Ma ci sono anche i suoni carichi di presagi della nave vuota, prima dei soccorsi. Ricordo le parole Alessandro Porro, anima di Sos Méditerranée Italia, la sua narrazione ad alta energia emozionale del silenzio carico di tensione che grava sulla ciurma quando scendono in acqua i gommoni di salvataggio. Attimi tesi, dove ogni sbaglio può costar caro e dove nessuno è autorizzato a parlare. I marinai conoscono quel cigolio degli argani, simile a quello di una ruspa, che si fa via via sempre più acuto, sottile, pungente. Un suono rituale, solenne, ouverture di una missione che entra nel vivo. E poi il gracidare del walkie talkie, che ciascuno dei trenta operatori a bordo deve tenere con sé per tre mesi ininterrotti, anche quando dorme, persino sotto la doccia. E le chiamate sul canale 16, quello delle emergenze, dove viaggiano la comunicazione tra navi civili e militari. Voci e richiami fra ignoti, raramente collegabili a un volto preciso. Ma quando, raramente, accade che quelle voci si materializzino in una figura in carne e ossa, ecco che la tensione rompe gli argini e libera un fiume travolgente di emozione.

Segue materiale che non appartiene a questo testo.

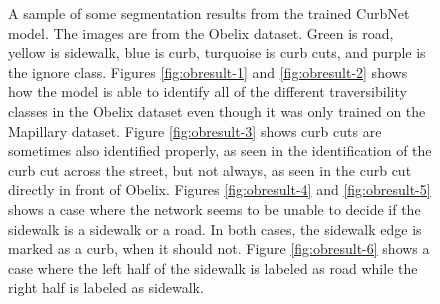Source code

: \begin{figure}
	\caption[Obelix Segmentation Results]{A sample of some segmentation results from the trained CurbNet model. The images are from the Obelix dataset. Green is road, yellow is sidewalk, blue is curb, turquoise is curb cuts, and purple is the ignore class. Figures \ref{fig:obresult-1} and \ref{fig:obresult-2} shows how the model is able to identify all of the different traversibility classes in the Obelix dataset even though it was only trained on the Mapillary dataset. Figure \ref{fig:obresult-3} shows curb cuts are sometimes also identified properly, as seen in the identification of the curb cut across the street, but not always, as seen in the curb cut directly in front of Obelix. Figures \ref{fig:obresult-4} and \ref{fig:obresult-5} shows a case where the network seems to be unable to decide if the sidewalk is a sidewalk or a road. In both cases, the sidewalk edge is marked as a curb, when it should not. Figure \ref{fig:obresult-6} shows a case where the left half of the sidewalk is labeled as road while the right half is labeled as sidewalk.}
	\label{fig:experiments-resultsobelix}
\end{figure}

Il Mediterraneo è un mitico spartito, di voci in prevalenza femminili. Con Piero, sulla vecchia “Moya”, facemmo un viaggio sulle rotte di Europa. Dovevamo farlo. C’era stata Brexit e, per polemica, egli aveva innalzato la bandiera stellata dell’Unione sopra quella britannica. Voleva poter narrare ai suoi allievi le terre del sole dalle quali Albione voleva separarsi. Mi parlò delle cartografie rinascimentali che raffiguravano l’Europa come una donna, e di quelle arabe dove le montagne, dalle Alpi all’Himalaya, erano la cintura tempestata di gioie di una veste femminile che nascondeva il premio per gli eroi puri di cuore. Ragionammo sulle Grandi Madri del Mediterraneo, su quella folla di Madonne nere, sibille, parche, menadi, prefiche, erinni, che affollano la sacralità del nostro Meridione e trovano la loro massima e vagamente inquietante espressione nelle Matres matutae di Capua. Sì, Europa era una femmina d’Oriente, e il Mediterraneo la sua culla. Quando, cinque mesi dopo, Pietro morì lasciando scritto, come Dylan Thomas, che la morte non l’avrebbe avuta vinta (« death shall have no dominion »), mi resi conto che nel Mare di mezzo egli aveva cercato nient’altro che sua madre. La madre dei popoli cui apparteneva. Sentii che avrei continuato a cercare le radici dell’Europa attraverso il mito e il sortilegio del verso che egli aveva cantato per noi. Fu come un ordine. Quel giorno, ricordo, i quattro venti si diedero appuntamento nel cielo di Trieste. Ma questa è un’altra storia.
Paolo Rumiz per Robinson di Repubblica.